Queste riflessioni, e molte altre diffuse soprattutto in alcuni settori dell’ambientalismo, non sono convincenti: esprimono una visione pessimistica e catastrofica dello sviluppo che ricordano l’Angelo della storia. Nelle sue Tesi sulla Filosofia della Storia, Walter Benjamin commenta un quadro di Paul Klee, L’Angelus Novus. Il quadro rappresenta un angelo che procede verso il futuro con le ali spiegate, ma con il volto e lo sguardo rivolti indietro. È l’angelo della storia: con gli occhi rivolti alla memoria del passato e le ali aperte, come trascinate da un vento tempestoso e inarrestabile verso il futuro.

Scrive Benjamin: “Dove ci appare una catena di eventi, l’Angelo vede una sola catastrofe, che accumula rovine su rovine e le rovescia ai suoi piedi. Egli vorrebbe trattenersi. Ma una tempesta spira così forte che gli non può chiudere le sue ali. Questa tempesta lo spinge irresistibilmente nel futuro, a cui volge le spalle. Ciò che chiamiamo il progresso, è questa tempesta”.

Ma è davvero così? Nella storia dell’umanità, l’uomo è vissuto a stretto contatto con ogni tipo di animale, domestico o meno. E ancora ci convive, in molte parti del mondo. Forse non distruggeva l’habitat degli animali selvatici, ma solo perché ci viveva dentro. Solo in tempi relativamente recenti, con l’affermarsi del benessere e di principi igienici sempre più rigorosi, questa convivenza tra uomo e animale è stata interrotta. E di conseguenza le devastanti epidemie del passato (peste, colera, vaiolo) sono scomparse o si sono ridotte.

Più interessanti sono le riflessioni del secondo gruppo, rivolte al futuro.

Gli articoli del secondo gruppo offrono i dati sui benefici effetti dell’epidemia sul cambiamento climatico. A seguito della riduzione della produzione industriale, dei trasporti e dei consumi energetici (le emissioni globali di anidride carbonica sono diminuite di circa il 17%, secondo Nature Climate Change) e l’Agenzia internazionale dell’Energia prevede un calo della domanda globale di energia del 6% nel 2020, pari a sette volte il calo registrato dopo la crisi del 2008.

Tuttavia, l’esperienza insegna che nel momento in cui l’economia tornerà a crescere, il rimbalzo delle emissioni sarà immediato.

Sono effetti temporanei, strettamente collegati al perdurare dell’epidemia. È probabile che, finito il pericolo, la festa ricominci.

Passiamo al terzo gruppo: sono le riflessioni che si chiedono se questi dati possono offrire una lezione per il futuro e far compiere quel salto di qualità verso la tutela dell’ambiente e il contenimento del cambiamento climatico che si è dimostrato possibile.
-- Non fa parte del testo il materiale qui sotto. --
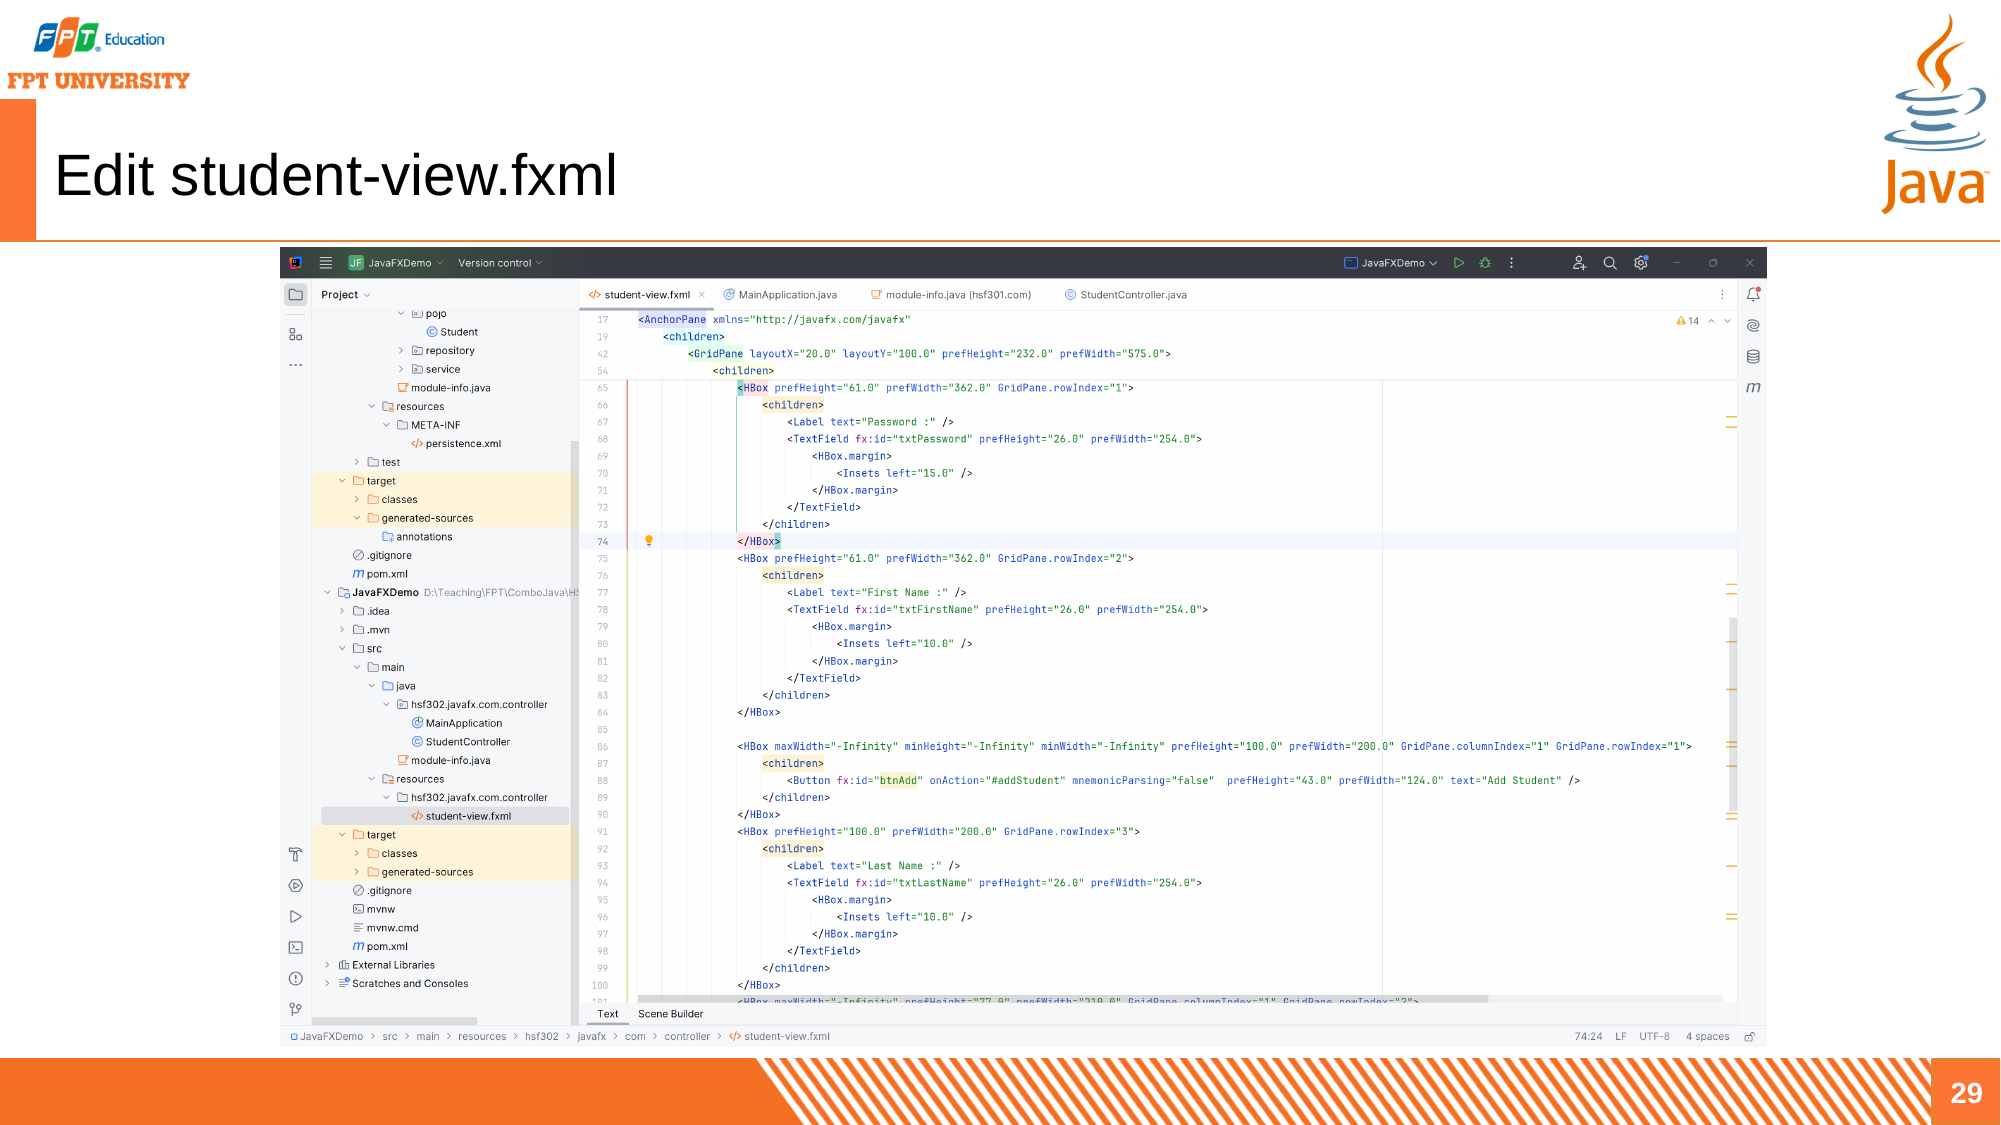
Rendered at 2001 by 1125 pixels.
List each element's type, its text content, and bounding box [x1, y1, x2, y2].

Ogni disastro provoca distruzioni e morti, ma offre anche opportunità: quelle opportunità che l’Angelo della storia di Benjamin non può vedere, finché non rivolge lo sguardo in avanti. Molti studi hanno indicato che i disastri, siano essi terremoti, alluvioni o epidemie, stanno all’origine di sviluppi tecnologici e di investimenti: è la “distruzione creativa”, oggetto di un ampio studio apparso nell’aprile 2008 sulla rivista Economic Inquiry. È la conferma del paradosso della finestra rotta esposto da Frédéric Bastiat nel XIX secolo: i vetri rotti dalle sommosse urbane danno lavoro ai vetrai e sviluppano tecnologie per produrre vetri più robusti. Così, produzioni obsolete sono sostituite da altre innovative: è l’effetto Jacuzzi su cui si sofferma il Yokohama Strategy and Plan of Action for a Safer World: le tradizionali vasche da bagno, distrutte da una catastrofe, sono sostituite da altre più moderne.

Naturalmente, alcune condizioni devono essere rispettate: gli investimenti devono essere pianificati e erogati in modo responsabile e trasparente, i destinatari devono garantire il corretto impiego delle somme ricevute, i funzionari devono essere impermeabili alla corruzione. Sarà possibile nel nostro Paese?